We start by the definition of our service

import { InjectionToken } from '@angular/core';

export let TOASTR_TOKEN = new InjectionToken<Toastr>('toastr'); // description string used as 1st parameter

export interface Toastr {
success(message: string, title?: string): void;
info(message: string, title?: string): void;
warning(message: string, title?: string): void;
error(message: string, title?: string): void;
}

Next we need to register the service using the token we created previously.

import { TOASTR_TOKEN, Toastr } from './common/toastr.service';
declare let toastr: Toastr;

@NgModule({
providers: [
{
provide: TOASTR_TOKEN,
useValue: toastr
}
]
...
)}
export class AppModule { }

3. Consuming a service with the @Inject decorator

To consume our service we use the @Inject decorator and pass in our newly created token in the constructor of our consuming class.

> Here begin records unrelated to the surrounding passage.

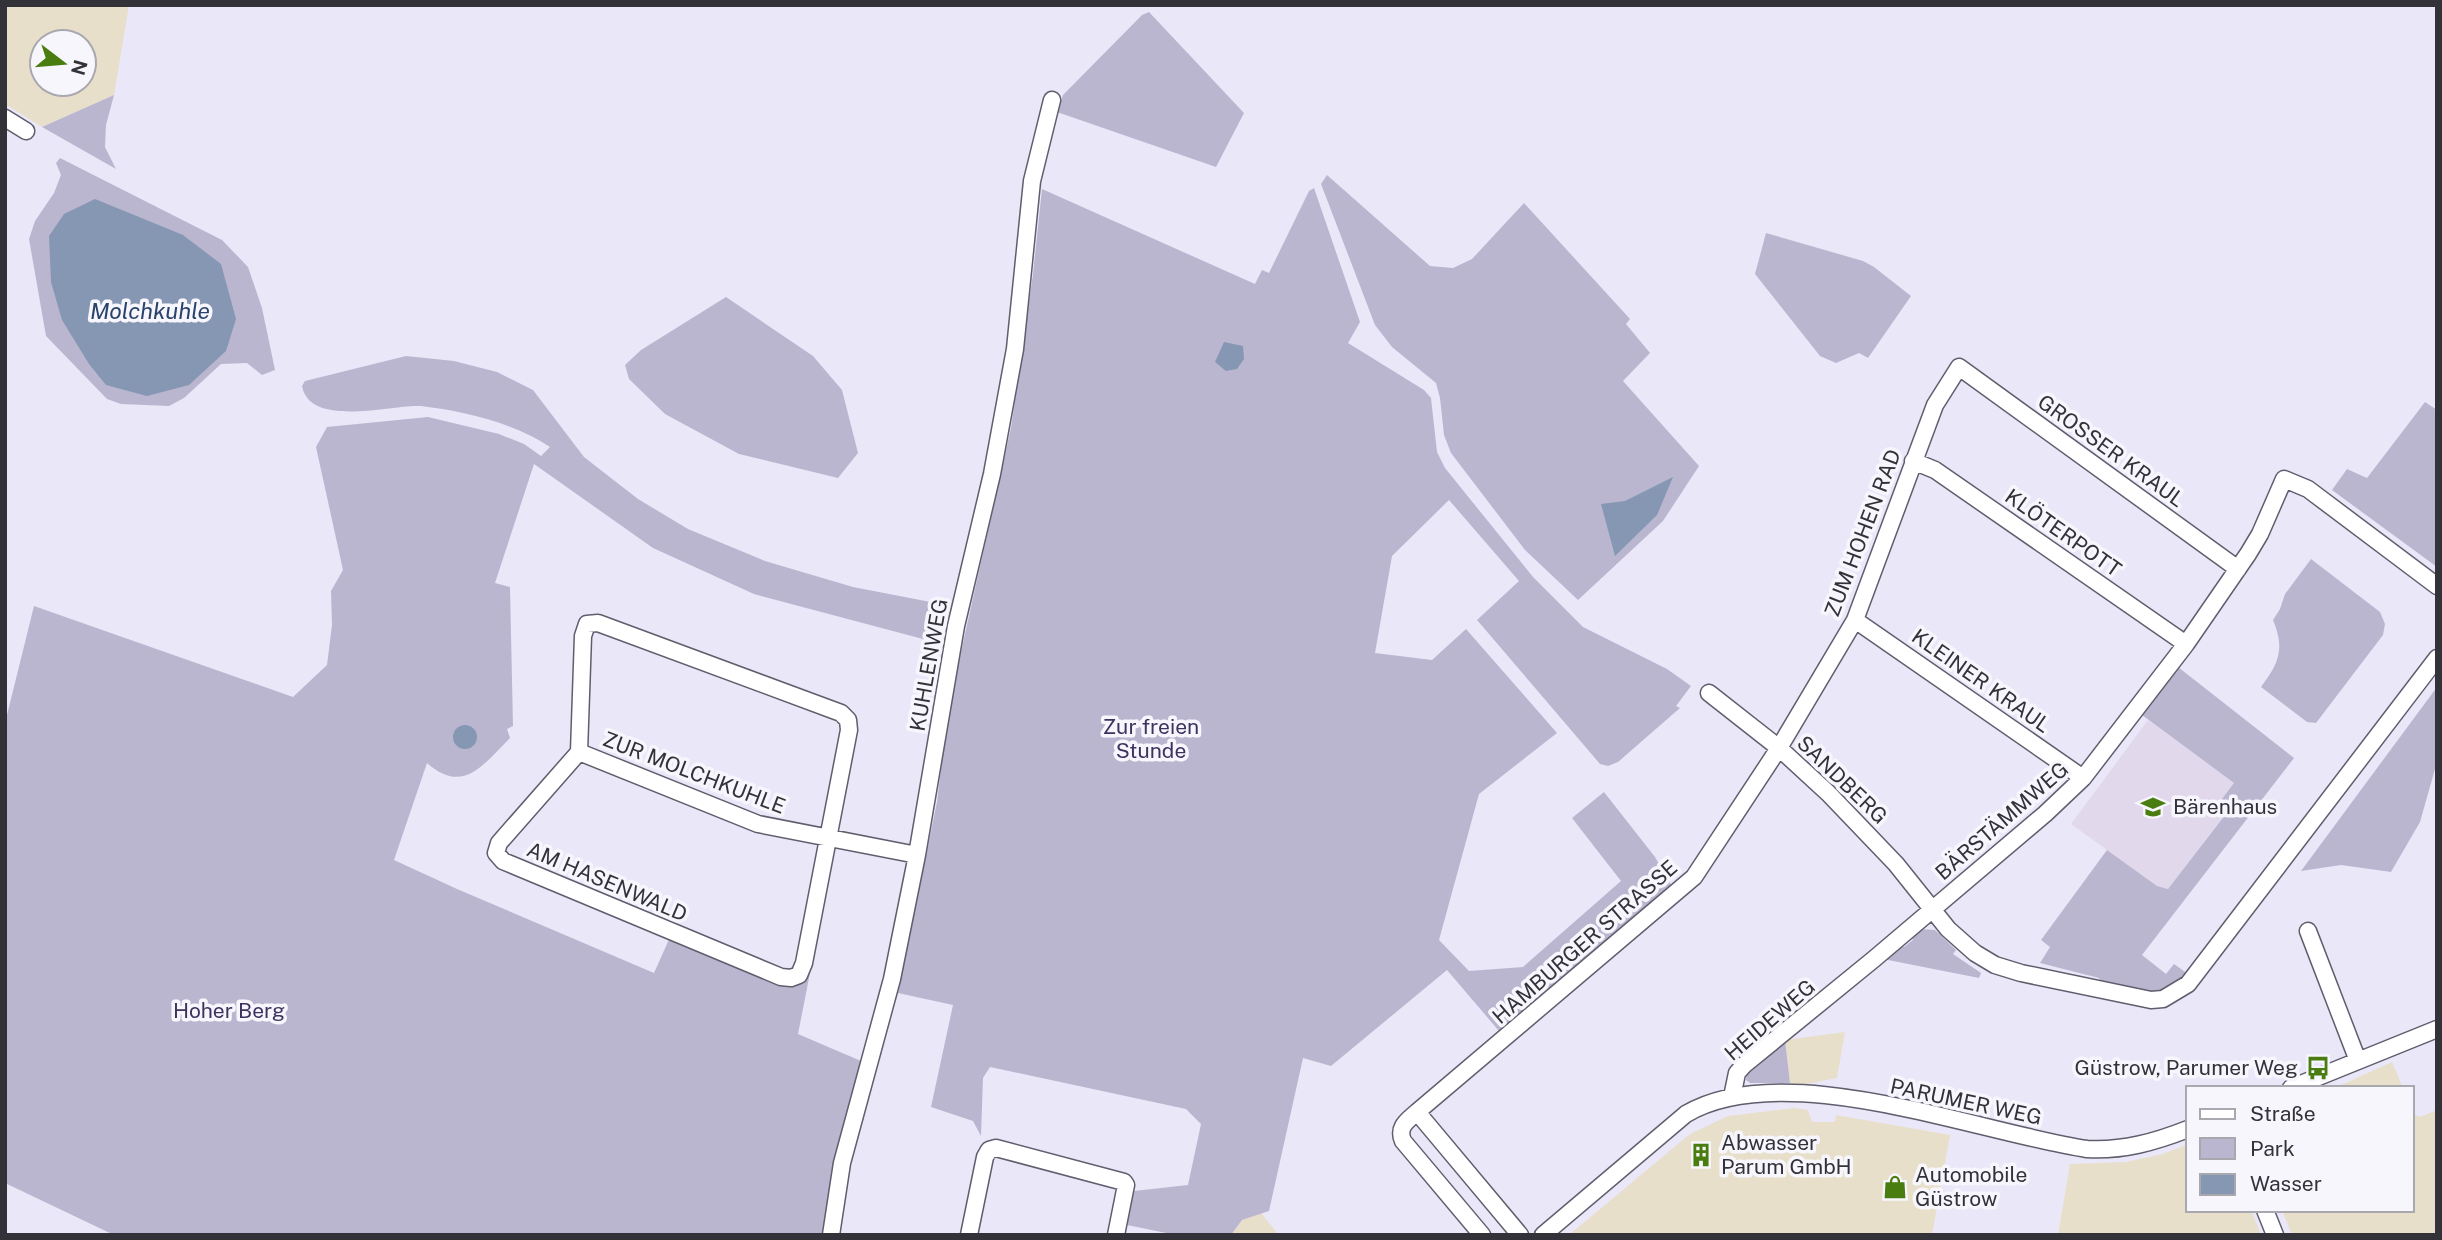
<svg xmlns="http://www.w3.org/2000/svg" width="2442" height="1240" font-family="'Public Sans',sans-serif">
<rect width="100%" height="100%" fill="#eae7f9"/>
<path fill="#e8dfca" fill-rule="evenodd" d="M5,5H129L114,95L42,127L5,104ZM42,42H84V84H42Z
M1845,1032L1837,1078L1801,1085L1790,1083L1785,1040Z
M2392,1062L2403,1088H2332L2348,1082Z
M1794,1108L1808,1110L1812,1122H1835L1836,1115L1950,1135L1932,1235H1569L1690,1134L1728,1116Z
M2412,1110L2414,1114L2420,1117L2437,1110V1235H2292L2282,1210H2412Z
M2188,1144V1210H2251L2261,1235H2058L2070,1164L2126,1162L2163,1154Z
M1261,1213L1279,1235H1231L1242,1220Z"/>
<path fill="#e2d8eb" d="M2148,720L2234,783L2228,810L2168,889L2157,886L2071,824Z"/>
<path fill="#bbb6d0" d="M1149,12L1244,113L1216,167L1057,112L1063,95L1142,15Z
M114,95L106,125L105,147L116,169L42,127Z
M60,158L222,240L248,267L262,308L275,370L262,375L247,363L221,364L184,398L169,406L121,404L107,399L46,336L29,239L35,221L54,193L61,175L56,163Z
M1327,175L1430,266L1453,268L1472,259L1524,203L1630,319L1626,324L1650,353L1623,381L1699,466L1663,521L1578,600L1525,550L1451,453L1444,435L1440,398L1436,383L1392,347L1375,325L1321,184Z
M1314,188L1360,322L1348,343L1424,390L1431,398L1437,452L1445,468L1533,577L1583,627L1667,669L1691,686L1676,706L1680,708L1618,762L1608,766L1600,764L1477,620L1519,581L1449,500L1392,556L1375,653L1432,660L1466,629L1557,733L1479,794L1439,940L1469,971L1523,967L1621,881L1572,818L1604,792L1655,857L1671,885L1499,1031L1447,970L1331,1066L1303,1058L1269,1211L1242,1220L1231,1235H1176L1127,1225L1134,1191L1188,1185L1201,1124L1186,1109L990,1067L983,1078L981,1136L973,1121L931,1107L953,1005L898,993L937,802L948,710L1011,428L1033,274L1042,189L1255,284L1262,270L1269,273L1309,191Z
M1766,233L1863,261L1874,267L1911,296L1868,358L1859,353L1836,363L1820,356L1755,274Z
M726,297L813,356L842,390L858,453L838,478L739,454L665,414L629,379L625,365L641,350Z
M406,356L454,361L497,372L533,390L584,457L638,499L688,529L765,561L853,587L946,605L938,643L754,594L653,548L534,464L495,583L510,587L513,726L507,729L510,738C483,765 463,795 427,763L394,860L457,889L654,973L671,935L800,981L810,973L798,1034L861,1061L836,1159L824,1235H114L5,1183V723L34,606L293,697L327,665L332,625L331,591L343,570L316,447L327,427L428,417L499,434L524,444L541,456L550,447C515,423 463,411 421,406C393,404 310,429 302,386L305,381Z
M2425,402L2437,410V567L2332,490L2347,469L2367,478Z
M2311,559L2380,612L2385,624L2383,635L2316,723L2307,722L2261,687C2279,663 2285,649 2273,620L2280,609L2285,594Z
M2178,667L2294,758L2142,955L2166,974L2174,964L2188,974C2159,1003 2138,992 2102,985L2099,978L2040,963L2050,947L2041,940L2107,850L2157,886L2168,889L2228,811L2219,803L2234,783L2142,715Z
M2437,687V762L2420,822L2391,872L2341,865L2301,871Z
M1920,929L1935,930L1956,950L1953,954L1981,973L1979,978L1883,959L1901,944L1904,947L1913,940L1911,936Z
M1785,1040L1790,1083H1750L1746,1080L1747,1072Z"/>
<path fill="#8597b2" d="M95,199L183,235L221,264L236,319L226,351L189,385L147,396L106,385L89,364L62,320L51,282L49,236L64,214Z
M1224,342L1243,346L1244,359L1237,369L1226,371L1215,362Z
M1673,477L1657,515L1615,556L1601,504L1625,501Z
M453 737a12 12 0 1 1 24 0a12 12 0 1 1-24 0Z"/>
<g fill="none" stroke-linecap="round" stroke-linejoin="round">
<g stroke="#605d6d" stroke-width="19">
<path id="minor" d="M5,118L26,131
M1913,461L1935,470L2186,644
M1855,620L2083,778
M598,623L841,713L848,720L849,730L804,963L799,975L791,978L781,977L503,861L496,853L499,843L579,752L583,636L587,624Z
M1709,693L1779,748L1828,793L1896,864L1948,929L1975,953L1995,965L2021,973L2151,1000L2163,999L2188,984L2437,658
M579,752L758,824L917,855
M2308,931L2358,1061
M2291,1088L2437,1029
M1732,1097L1737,1073L1744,1065L1874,959L2045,814L2083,778L2186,644L2248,554L2260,534L2284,479L2308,489L2437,586
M1417,1112L1694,877L1779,748L1855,620L1935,405L1959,367L2238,569
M2265,1210L2275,1235
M831,1235L842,1163L892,979L917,855L956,626L992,474L1015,349L1032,181L1052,100
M969,1235L985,1157L989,1150L996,1148L1124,1182L1126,1185L1116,1235
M1482,1235L1403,1141C1397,1127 1407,1121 1417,1112L1520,1235
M1543,1235L1686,1114C1784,1056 1980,1133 2087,1149C2123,1151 2155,1142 2188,1129"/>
</g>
<use href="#minor" stroke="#fff" stroke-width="16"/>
</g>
<defs>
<g id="school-bare" transform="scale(1.89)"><path d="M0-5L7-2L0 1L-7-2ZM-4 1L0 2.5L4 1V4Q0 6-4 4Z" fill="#497d10" stroke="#f7f6fd" stroke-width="2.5" paint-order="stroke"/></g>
<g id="bus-bare" transform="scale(1.89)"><path d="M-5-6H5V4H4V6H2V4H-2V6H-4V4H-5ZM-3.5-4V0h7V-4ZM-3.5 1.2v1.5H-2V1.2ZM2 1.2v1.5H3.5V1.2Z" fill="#497d10" stroke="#f7f6fd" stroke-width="2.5" paint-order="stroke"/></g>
<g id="building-bare" transform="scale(1.89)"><path d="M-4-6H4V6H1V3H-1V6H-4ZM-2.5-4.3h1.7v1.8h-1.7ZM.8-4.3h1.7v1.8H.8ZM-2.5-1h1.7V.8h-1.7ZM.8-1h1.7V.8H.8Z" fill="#497d10" stroke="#f7f6fd" stroke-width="2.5" paint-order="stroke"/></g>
<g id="shop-bare" transform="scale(1.89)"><path d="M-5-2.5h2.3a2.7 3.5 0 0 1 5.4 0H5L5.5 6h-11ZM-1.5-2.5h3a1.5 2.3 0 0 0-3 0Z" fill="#497d10" stroke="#f7f6fd" stroke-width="2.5" paint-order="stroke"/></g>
</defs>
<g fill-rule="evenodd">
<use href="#school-bare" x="2153" y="807"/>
<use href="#bus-bare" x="2318" y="1068"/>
<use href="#building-bare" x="1701" y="1155"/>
<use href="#shop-bare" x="1895" y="1187"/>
</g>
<g text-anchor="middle" stroke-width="7" stroke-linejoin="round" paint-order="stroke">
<g font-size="21" fill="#333239" stroke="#f7f6fd">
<text transform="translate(2111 451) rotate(36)" y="7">GROSSER KRAUL</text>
<text transform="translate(1863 533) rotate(-69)" y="7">ZUM HOHEN RAD</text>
<text transform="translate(2063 533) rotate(35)" y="7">KLÖTERPOTT</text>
<text transform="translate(929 665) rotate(-80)" y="7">KUHLENWEG</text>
<text transform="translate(1981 681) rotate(35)" y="7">KLEINER KRAUL</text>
<text transform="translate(694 773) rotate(21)" y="7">ZUR MOLCHKUHLE</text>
<text transform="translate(1842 780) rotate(44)" y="7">SANDBERG</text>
<text transform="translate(2002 821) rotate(-41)" y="7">BÄRSTÄMMWEG</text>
<text transform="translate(607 882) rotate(23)" y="7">AM HASENWALD</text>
<text transform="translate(1585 942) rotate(-41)" y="7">HAMBURGER STRASSE</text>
<text transform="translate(1770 1020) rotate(-41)" y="7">HEIDEWEG</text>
<text transform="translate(1966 1102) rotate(12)" y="7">PARUMER WEG</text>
</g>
<g font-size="21" fill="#3e335f" stroke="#f7f6fd">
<text x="1151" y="734">Zur freien<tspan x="1151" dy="24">Stunde</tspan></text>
<text x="229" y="1018">Hoher Berg</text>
</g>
<g font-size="21" fill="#333239" stroke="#f7f6fd" text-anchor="start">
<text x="2173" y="814">Bärenhaus</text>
<text x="2298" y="1075" text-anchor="end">Güstrow, Parumer Weg</text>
<text x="1721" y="1150">Abwasser<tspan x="1721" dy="24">Parum GmbH</tspan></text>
<text x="1915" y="1182">Automobile<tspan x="1915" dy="24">Güstrow</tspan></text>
</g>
<g font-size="23" font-style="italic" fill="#2a436b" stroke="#f7f6fd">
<text x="150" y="319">Molchkuhle</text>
</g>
</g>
<rect width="2442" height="1240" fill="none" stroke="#333239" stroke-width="14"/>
<rect x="2186" y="1086" width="228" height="126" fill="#f7f6fd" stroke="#a9a8af" stroke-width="2"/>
<rect x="2200" y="1109" width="35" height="10" fill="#ffffff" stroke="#a9a8af" stroke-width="2"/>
<text x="2250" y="1121" font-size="21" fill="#333239">Straße</text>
<rect x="2200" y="1138" width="35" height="21" fill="#bbb6d0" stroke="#a9a8af" stroke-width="2"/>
<text x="2250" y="1156" font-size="21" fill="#333239">Park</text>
<rect x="2200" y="1174" width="35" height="21" fill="#8597b2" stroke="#a9a8af" stroke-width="2"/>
<text x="2250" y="1191" font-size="21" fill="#333239">Wasser</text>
<g transform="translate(63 63) rotate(106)"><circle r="33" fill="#f7f6fd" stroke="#a9a8af" stroke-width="2"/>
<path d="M0-5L12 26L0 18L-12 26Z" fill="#497d10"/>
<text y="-10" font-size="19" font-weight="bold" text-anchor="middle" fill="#333239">N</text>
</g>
</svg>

import { Component, Inject } from '@angular/core'
import { TOASTR_TOKEN, Toastr } from './common/toastr.service';

@Component({
templateUrl: './profile.component.html'
})
export class ProfileComponent {

constructor(@Inject(TOASTR_TOKEN) private toastr: Toastr) { }

saveProfile() {
this.toastr.success('Profile saved!');
}
}

4. The useClass Provider

There are alternate methods we can use besides useValue to inject a service. By default, when registering a service, we are in fact using useClass under the hood.


@NgModule({
providers: [ CustomService ]
...
)}
export class AppModule { }

The following code is equivalent to the previous example:


@NgModule({
providers: [
{
provide: CustomService, useClass: CustomService
}
]
...
)}
export class AppModule { }

💡 The useClass provider comes in handy when we want to inject a specific implementation of a class, for example:


@NgModule({
providers: [
{
provide: Logger, useClass: FileLogger
}
]
...
)}
export class AppModule { }

5. The useExisting Provider

This useExisting provider is also know as the "alias provider"


@NgModule({
providers: [
{
provide: MinimalLogger, useExisting: Logger
}
]
...
)}
export class AppModule { }

💡 This can be useful when we want to minize an API. For example, if we have a huge Logger service with 30 methods in it but we are only using 5 of them.

6. The useFactory Provider

This useFactory provider is used to provide a factory function


@NgModule({
providers: [
{
provide: Logger, useFactory: factory()
}
]
...
)}
export class AppModule { }

💡 This can be useful if we want to parameterize the creation of a specific service etc.